**** Extracted information

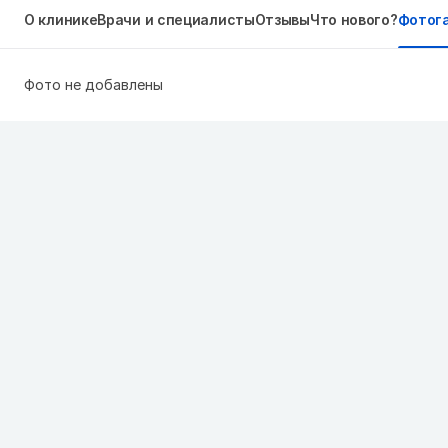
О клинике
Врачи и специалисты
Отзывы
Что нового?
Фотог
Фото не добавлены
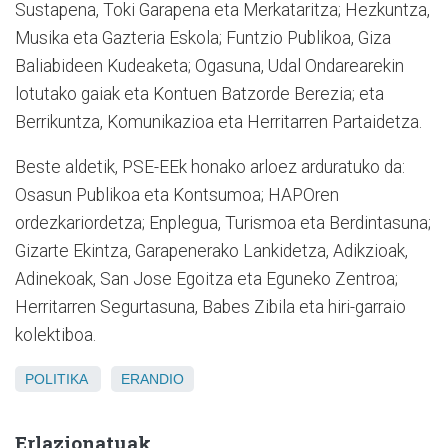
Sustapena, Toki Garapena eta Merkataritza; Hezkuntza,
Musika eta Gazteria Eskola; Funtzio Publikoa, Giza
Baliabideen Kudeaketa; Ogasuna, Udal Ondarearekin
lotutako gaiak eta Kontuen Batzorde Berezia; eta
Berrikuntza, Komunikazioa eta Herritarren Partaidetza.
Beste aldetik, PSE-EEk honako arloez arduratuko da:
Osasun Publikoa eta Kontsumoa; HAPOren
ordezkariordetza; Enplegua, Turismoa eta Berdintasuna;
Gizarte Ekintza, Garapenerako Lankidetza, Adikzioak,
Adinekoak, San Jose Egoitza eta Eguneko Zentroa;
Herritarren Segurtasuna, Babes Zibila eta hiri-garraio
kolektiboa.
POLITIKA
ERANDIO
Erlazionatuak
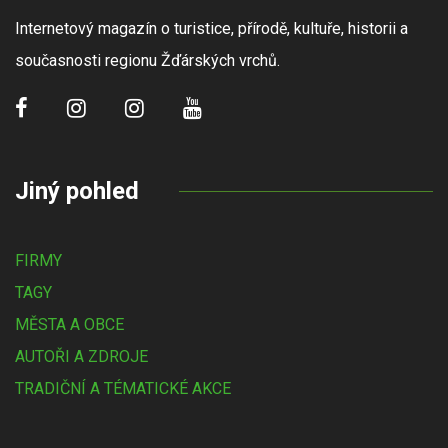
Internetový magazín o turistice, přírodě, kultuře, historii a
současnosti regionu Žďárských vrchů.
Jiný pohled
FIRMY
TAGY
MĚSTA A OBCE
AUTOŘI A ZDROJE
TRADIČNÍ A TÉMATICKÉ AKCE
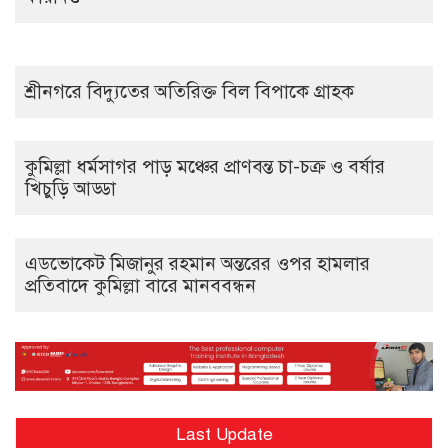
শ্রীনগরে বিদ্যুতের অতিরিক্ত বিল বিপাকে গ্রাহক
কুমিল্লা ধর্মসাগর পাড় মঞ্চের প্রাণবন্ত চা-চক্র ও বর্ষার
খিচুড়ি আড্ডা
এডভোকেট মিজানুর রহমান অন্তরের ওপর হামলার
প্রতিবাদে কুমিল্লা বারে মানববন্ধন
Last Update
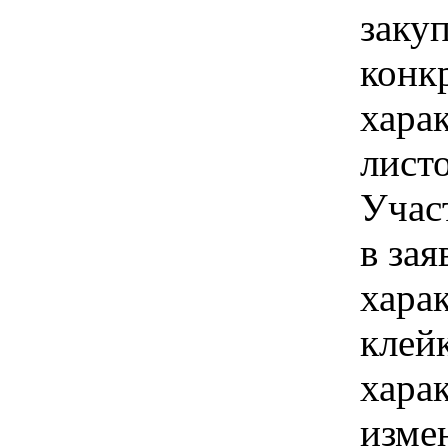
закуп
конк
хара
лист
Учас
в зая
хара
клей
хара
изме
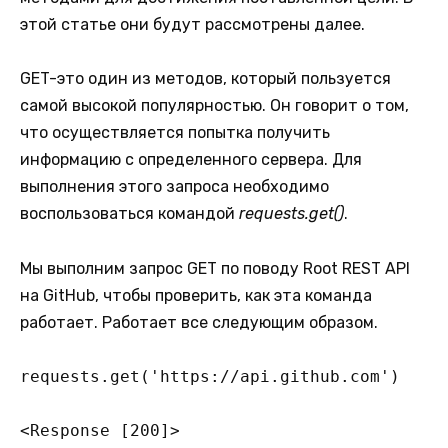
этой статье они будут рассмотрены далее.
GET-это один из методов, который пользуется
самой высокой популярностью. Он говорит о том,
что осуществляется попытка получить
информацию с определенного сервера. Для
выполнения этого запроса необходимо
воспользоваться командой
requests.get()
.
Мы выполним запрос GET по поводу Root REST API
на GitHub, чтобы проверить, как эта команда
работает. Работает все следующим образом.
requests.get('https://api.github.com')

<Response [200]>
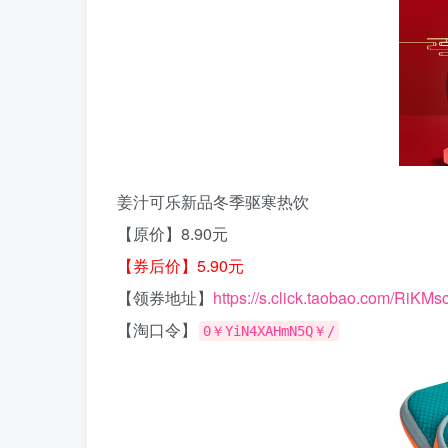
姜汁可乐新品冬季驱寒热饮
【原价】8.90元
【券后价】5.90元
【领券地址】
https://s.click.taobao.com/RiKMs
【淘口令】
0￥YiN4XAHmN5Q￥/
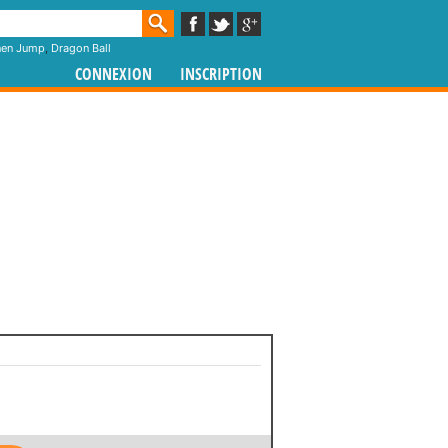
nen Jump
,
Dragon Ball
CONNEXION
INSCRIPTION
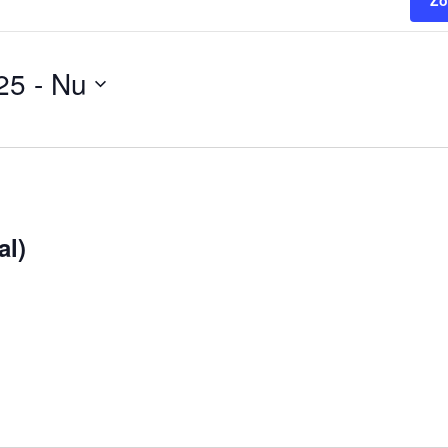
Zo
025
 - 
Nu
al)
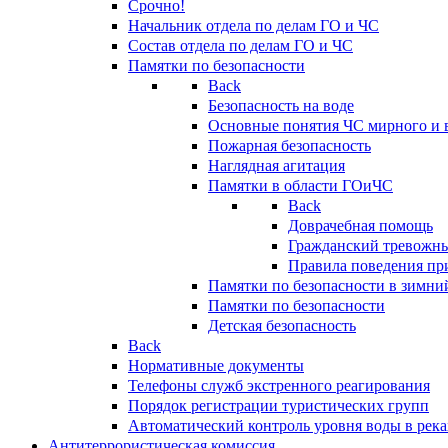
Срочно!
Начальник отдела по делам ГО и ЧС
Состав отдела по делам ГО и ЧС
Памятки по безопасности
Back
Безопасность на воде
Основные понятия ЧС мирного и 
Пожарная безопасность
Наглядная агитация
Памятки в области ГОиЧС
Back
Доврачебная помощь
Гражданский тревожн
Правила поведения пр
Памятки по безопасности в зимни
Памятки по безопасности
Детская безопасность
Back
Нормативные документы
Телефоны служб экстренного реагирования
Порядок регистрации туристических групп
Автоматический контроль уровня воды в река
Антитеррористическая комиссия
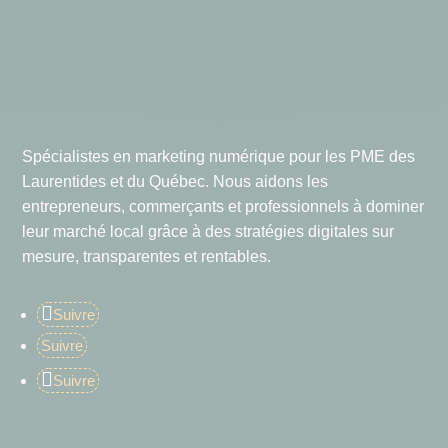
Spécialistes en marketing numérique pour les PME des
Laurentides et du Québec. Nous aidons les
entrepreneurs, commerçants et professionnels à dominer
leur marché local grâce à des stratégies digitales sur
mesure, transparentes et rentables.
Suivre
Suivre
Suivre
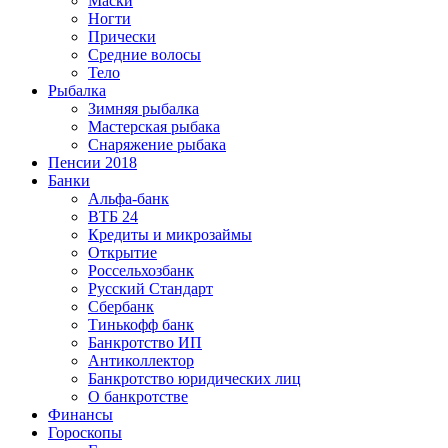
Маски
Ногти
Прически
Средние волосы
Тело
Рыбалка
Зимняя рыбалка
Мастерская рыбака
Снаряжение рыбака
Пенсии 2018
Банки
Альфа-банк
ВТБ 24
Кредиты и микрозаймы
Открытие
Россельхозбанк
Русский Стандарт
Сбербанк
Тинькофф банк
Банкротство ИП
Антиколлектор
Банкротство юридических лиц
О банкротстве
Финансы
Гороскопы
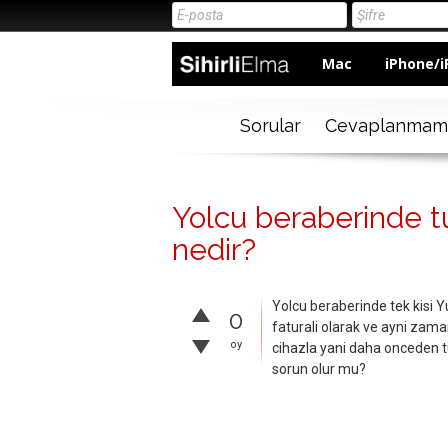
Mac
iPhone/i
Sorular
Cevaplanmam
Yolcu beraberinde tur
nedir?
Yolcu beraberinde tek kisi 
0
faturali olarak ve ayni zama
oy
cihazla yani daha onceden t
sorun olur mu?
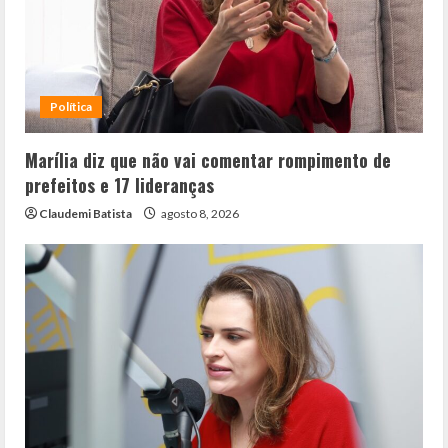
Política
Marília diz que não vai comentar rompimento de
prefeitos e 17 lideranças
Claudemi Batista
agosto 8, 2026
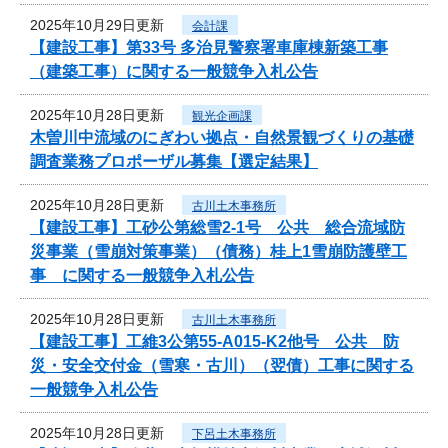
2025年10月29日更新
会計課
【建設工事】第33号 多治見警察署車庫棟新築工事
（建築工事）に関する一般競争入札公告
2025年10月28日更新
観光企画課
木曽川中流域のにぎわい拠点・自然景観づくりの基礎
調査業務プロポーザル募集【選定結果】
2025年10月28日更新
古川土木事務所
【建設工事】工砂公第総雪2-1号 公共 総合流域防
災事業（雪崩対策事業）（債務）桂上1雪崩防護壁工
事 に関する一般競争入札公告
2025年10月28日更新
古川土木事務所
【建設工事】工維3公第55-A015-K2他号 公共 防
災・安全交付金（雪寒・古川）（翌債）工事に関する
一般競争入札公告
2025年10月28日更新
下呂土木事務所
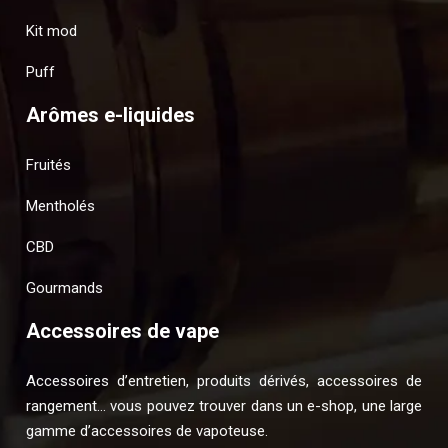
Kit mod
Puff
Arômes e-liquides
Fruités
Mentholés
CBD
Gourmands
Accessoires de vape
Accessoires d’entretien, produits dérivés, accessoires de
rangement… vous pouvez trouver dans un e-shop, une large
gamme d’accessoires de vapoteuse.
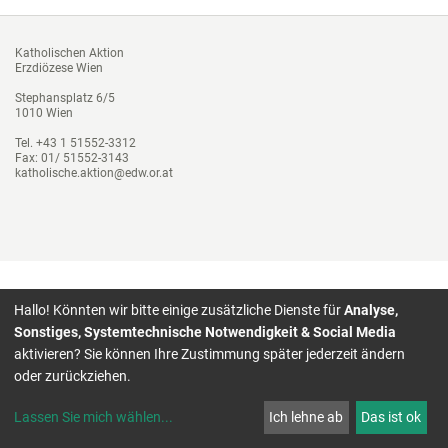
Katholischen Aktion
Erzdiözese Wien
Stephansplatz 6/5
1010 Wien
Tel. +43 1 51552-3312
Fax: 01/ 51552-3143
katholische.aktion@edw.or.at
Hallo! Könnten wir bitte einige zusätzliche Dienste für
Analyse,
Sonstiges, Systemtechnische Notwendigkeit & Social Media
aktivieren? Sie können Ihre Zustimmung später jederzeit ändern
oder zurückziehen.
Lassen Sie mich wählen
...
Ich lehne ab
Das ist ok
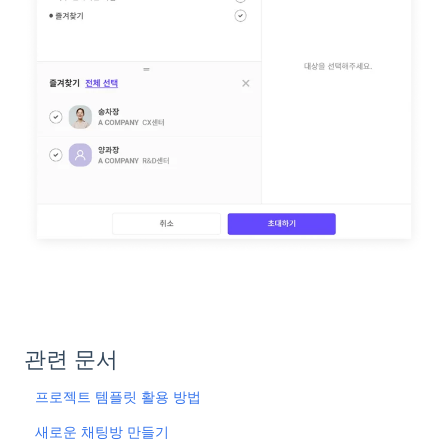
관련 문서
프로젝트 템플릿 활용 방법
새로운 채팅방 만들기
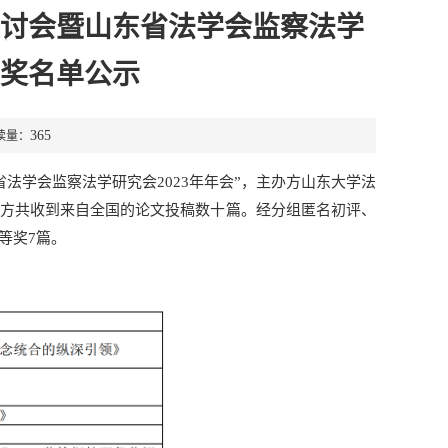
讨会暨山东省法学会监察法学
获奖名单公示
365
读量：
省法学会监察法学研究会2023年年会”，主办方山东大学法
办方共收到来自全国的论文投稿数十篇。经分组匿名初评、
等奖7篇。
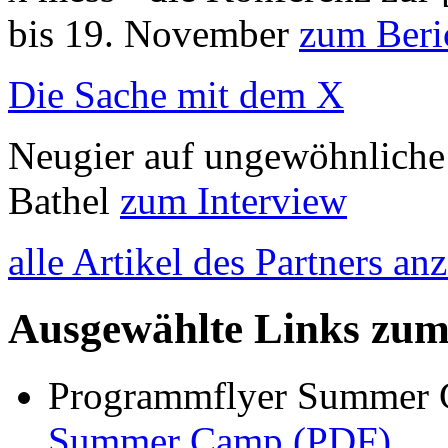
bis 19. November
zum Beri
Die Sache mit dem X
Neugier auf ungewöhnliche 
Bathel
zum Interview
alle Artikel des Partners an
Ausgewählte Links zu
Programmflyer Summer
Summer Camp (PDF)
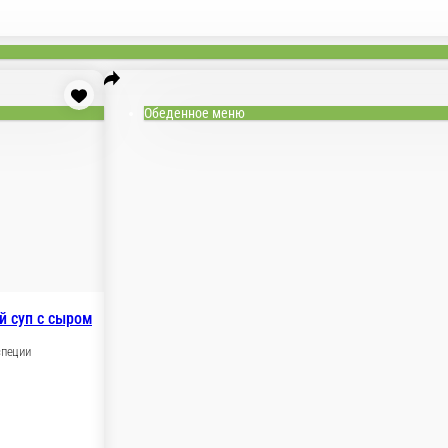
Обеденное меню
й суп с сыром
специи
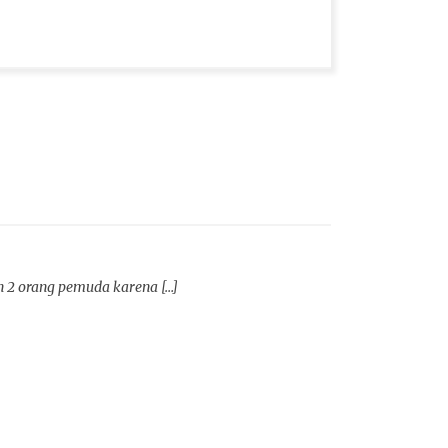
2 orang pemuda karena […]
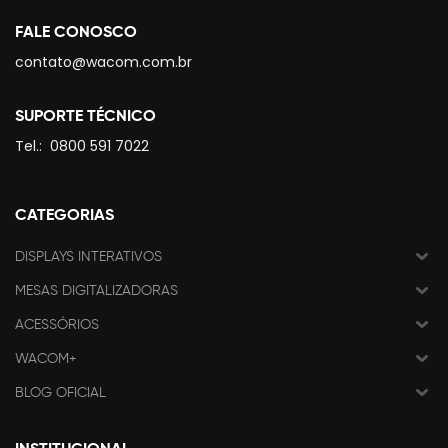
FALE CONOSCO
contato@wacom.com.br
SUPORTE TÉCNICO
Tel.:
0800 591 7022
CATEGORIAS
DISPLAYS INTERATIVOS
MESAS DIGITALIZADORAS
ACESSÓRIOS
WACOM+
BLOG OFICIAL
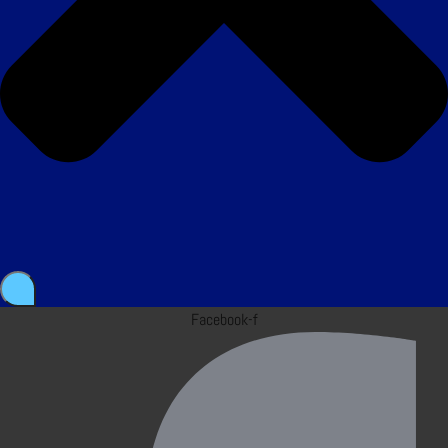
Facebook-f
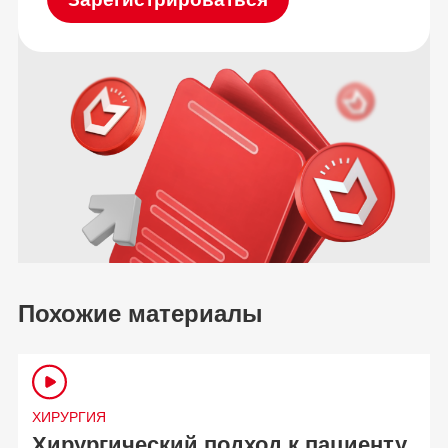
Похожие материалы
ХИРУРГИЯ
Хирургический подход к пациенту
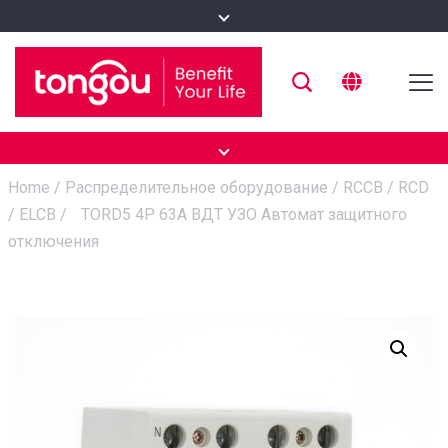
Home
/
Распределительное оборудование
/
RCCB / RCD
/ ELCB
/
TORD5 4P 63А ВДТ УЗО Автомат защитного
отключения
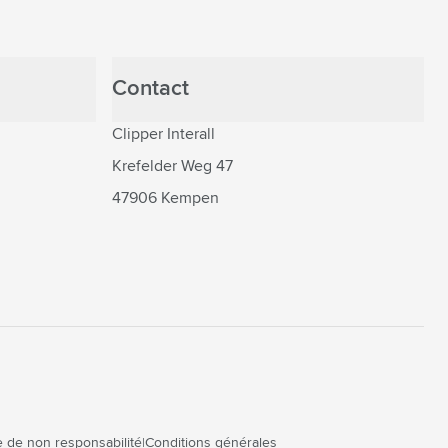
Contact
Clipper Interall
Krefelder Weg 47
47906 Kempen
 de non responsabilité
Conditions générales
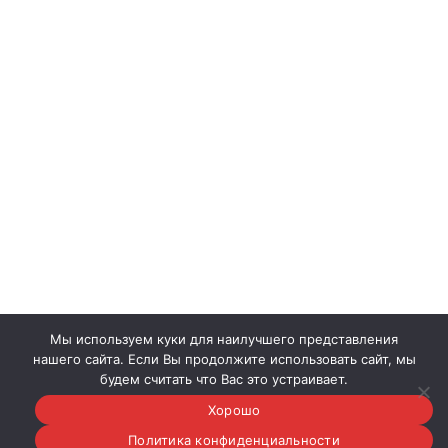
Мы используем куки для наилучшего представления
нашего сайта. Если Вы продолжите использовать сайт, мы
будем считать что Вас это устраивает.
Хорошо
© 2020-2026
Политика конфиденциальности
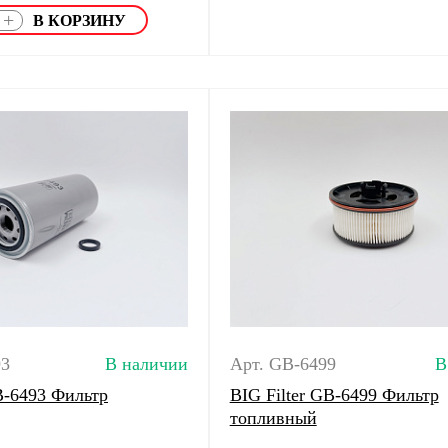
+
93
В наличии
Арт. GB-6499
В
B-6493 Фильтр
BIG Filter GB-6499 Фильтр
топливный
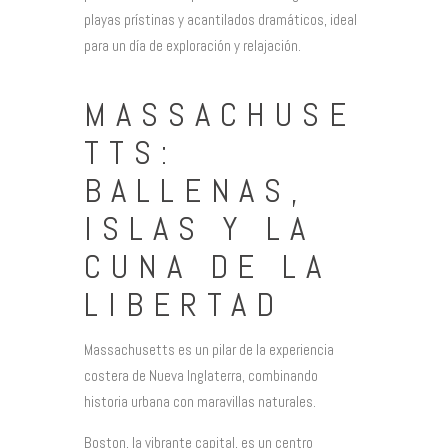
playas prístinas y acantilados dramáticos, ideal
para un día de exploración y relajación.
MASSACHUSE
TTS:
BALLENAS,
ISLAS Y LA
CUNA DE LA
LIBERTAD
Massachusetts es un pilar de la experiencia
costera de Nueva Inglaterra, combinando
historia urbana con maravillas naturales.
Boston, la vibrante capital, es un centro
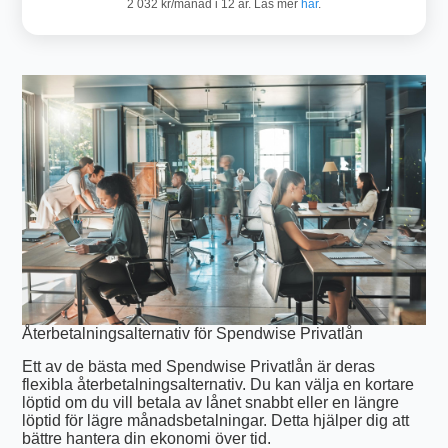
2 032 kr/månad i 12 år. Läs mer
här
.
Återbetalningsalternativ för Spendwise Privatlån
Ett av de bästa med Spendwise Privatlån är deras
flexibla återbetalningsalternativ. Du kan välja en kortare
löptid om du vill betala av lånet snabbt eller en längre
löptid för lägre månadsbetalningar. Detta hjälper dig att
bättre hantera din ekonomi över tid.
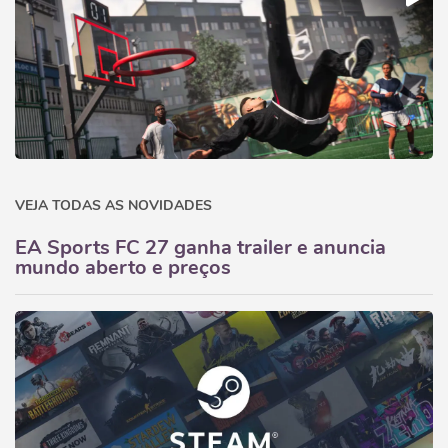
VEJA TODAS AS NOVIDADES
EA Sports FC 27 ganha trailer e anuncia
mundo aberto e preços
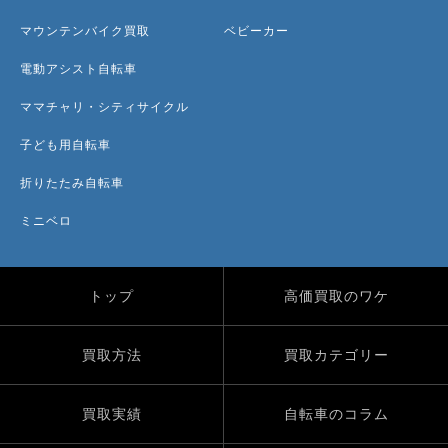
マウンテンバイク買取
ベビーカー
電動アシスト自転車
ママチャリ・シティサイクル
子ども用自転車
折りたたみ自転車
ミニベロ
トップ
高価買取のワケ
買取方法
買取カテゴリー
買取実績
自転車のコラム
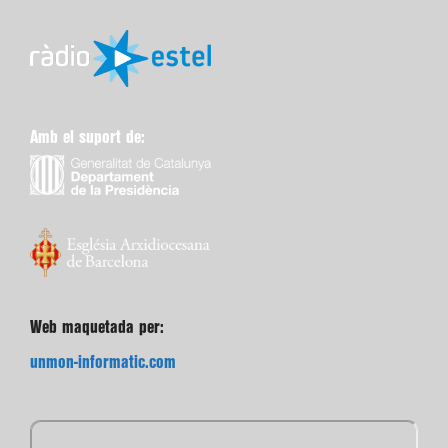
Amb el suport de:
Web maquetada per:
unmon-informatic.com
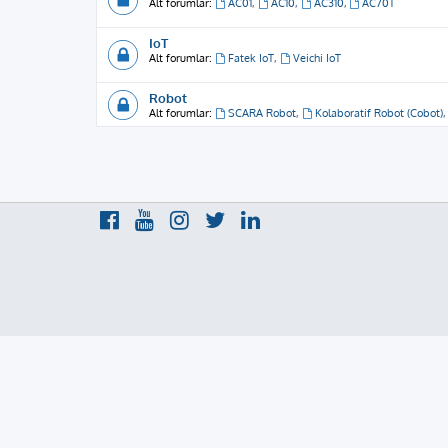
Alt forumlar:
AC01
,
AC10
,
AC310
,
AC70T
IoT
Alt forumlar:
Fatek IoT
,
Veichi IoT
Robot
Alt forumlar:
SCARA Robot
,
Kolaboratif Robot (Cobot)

********

▶ [Activity]: Give the lines of the data as a numbered list, starting at the line that contains "VEJA TODAS AS NOVIDADES" and ending with the last line of the data, with both ends included and any blank lines and pictures left out.

▶ [Solution to this problem]:
1. VEJA TODAS AS NOVIDADES
2. EA Sports FC 27 ganha trailer e anuncia
3. mundo aberto e preços
4. マウンテンバイク買取
5. ベビーカー
6. 電動アシスト自転車
7. ママチャリ・シティサイクル
8. 子ども用自転車
9. 折りたたみ自転車
10. ミニベロ
11. トップ
12. 高価買取のワケ
13. 買取方法
14. 買取カテゴリー
15. 買取実績
16. 自転車のコラム
17. Amb el suport de:
18. Web maquetada per:
19. unmon-informatic.com
20. Alt forumlar:
21. AC01
22. ,
23. AC10
24. ,
25. AC310
26. ,
27. AC70T
28. IoT
29. Alt forumlar:
30. Fatek IoT
31. ,
32. Veichi IoT
33. Robot
34. Alt forumlar:
35. SCARA Robot
36. ,
37. Kolaboratif Robot (Cobot)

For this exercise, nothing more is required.